To join by multiple variables, use a join_by() specification with multiple expressions. For example, join_by(a == b, c == d) will match x$a to y$b and x$c to y$d. If the column names are the same between x and y, you can shorten this by listing only the variable names, like join_by(a, c).

join_by() can also be used to perform inequality, rolling, and overlap joins. See the documentation at ?join_by for details on these types of joins.

For simple equality joins, you can alternatively specify a character vector of variable names to join by. For example, by = c("a", "b") joins x$a to y$a and x$b to y$b. If variable names differ between x and y, use a named character vector like by = c("x_a" = "y_a", "x_b" = "y_b").

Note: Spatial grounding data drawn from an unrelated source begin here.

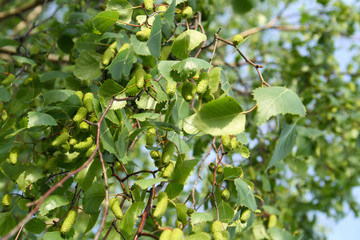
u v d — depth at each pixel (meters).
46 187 0.69
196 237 0.58
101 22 0.69
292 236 0.88
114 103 0.67
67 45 0.90
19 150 0.67
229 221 0.69
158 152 0.67
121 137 0.67
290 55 1.41
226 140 0.67
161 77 0.69
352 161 1.37
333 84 1.31
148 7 0.67
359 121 1.35
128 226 0.62
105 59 0.71
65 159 0.66
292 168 1.10
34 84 0.83
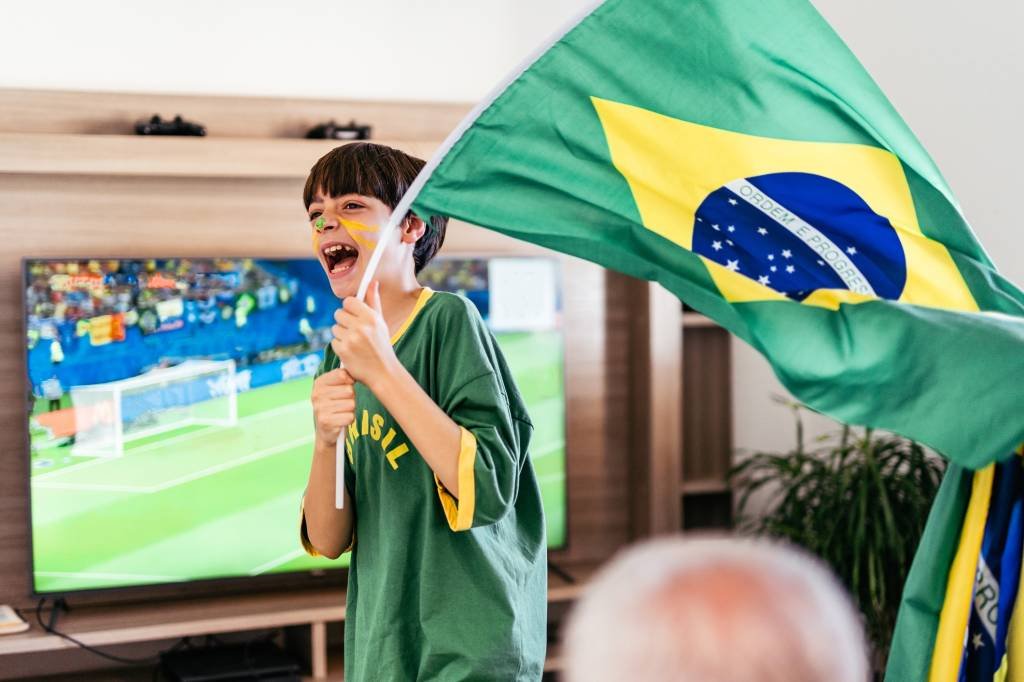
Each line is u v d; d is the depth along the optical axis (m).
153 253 3.59
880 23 3.82
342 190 1.62
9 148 3.29
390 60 3.85
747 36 1.50
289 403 3.65
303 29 3.76
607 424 4.11
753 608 0.42
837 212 1.55
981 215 3.46
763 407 4.31
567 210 1.50
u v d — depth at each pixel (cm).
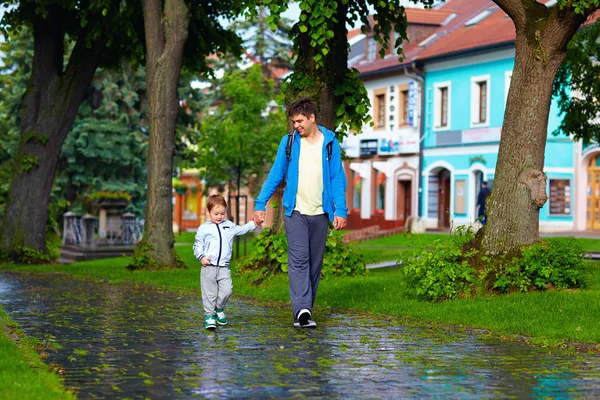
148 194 2248
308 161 1077
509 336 988
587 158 4384
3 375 717
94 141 5084
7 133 5359
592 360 844
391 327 1077
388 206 5362
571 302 1181
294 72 1706
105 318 1171
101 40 2734
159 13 2273
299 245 1076
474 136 4644
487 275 1290
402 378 751
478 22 5006
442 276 1280
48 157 2781
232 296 1470
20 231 2759
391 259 2675
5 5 2722
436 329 1059
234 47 2778
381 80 5378
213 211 1071
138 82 5269
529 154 1325
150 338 983
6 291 1593
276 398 671
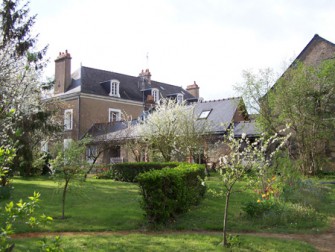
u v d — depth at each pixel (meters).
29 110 14.51
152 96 31.72
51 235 6.43
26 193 11.40
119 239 6.10
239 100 20.91
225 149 18.77
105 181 16.66
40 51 17.59
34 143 19.09
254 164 6.26
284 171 9.66
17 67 11.59
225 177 5.97
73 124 28.33
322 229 7.04
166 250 5.46
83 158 8.97
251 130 20.48
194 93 38.53
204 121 19.94
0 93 9.79
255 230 6.95
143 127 19.55
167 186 7.64
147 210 7.30
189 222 7.53
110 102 30.31
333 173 17.81
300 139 17.36
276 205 7.96
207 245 5.73
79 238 6.15
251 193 10.59
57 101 19.80
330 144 18.31
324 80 17.59
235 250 5.50
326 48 22.55
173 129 18.59
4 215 2.96
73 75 30.91
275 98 17.89
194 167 10.24
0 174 3.06
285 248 5.62
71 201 9.99
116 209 8.79
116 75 33.44
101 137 22.55
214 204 9.49
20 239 5.97
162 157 19.19
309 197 9.10
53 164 8.12
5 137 7.90
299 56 23.30
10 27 16.47
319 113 17.50
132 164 16.97
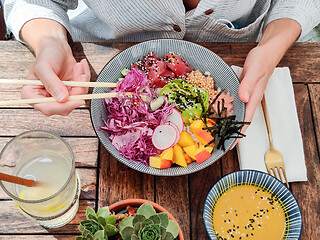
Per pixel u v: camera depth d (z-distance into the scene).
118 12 0.49
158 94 0.44
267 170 0.43
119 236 0.30
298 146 0.44
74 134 0.44
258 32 0.59
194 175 0.42
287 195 0.39
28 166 0.36
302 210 0.41
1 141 0.43
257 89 0.44
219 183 0.39
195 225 0.40
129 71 0.41
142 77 0.40
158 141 0.40
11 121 0.44
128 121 0.41
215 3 0.47
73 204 0.38
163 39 0.44
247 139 0.44
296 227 0.38
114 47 0.48
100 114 0.42
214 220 0.40
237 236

To perform a cross-join, generating all combinations of x and y, see cross_join().

suffix

If there are non-joined duplicate variables in x and y, these suffixes will be added to the output to disambiguate them. Should be a character vector of length 2.

join

The dplyr function, or function from any other package, that should be used to join x and y. The default is to perform a full join, i.e., dplyr::full_join() between the two data frames.

...

Any additional arguments you wish to supply to the function specified in join.

References

https://alistaire.rbind.io/blog/coalescing-joins/

Author

Edward Visel with some changes from Kelli F. Johnson.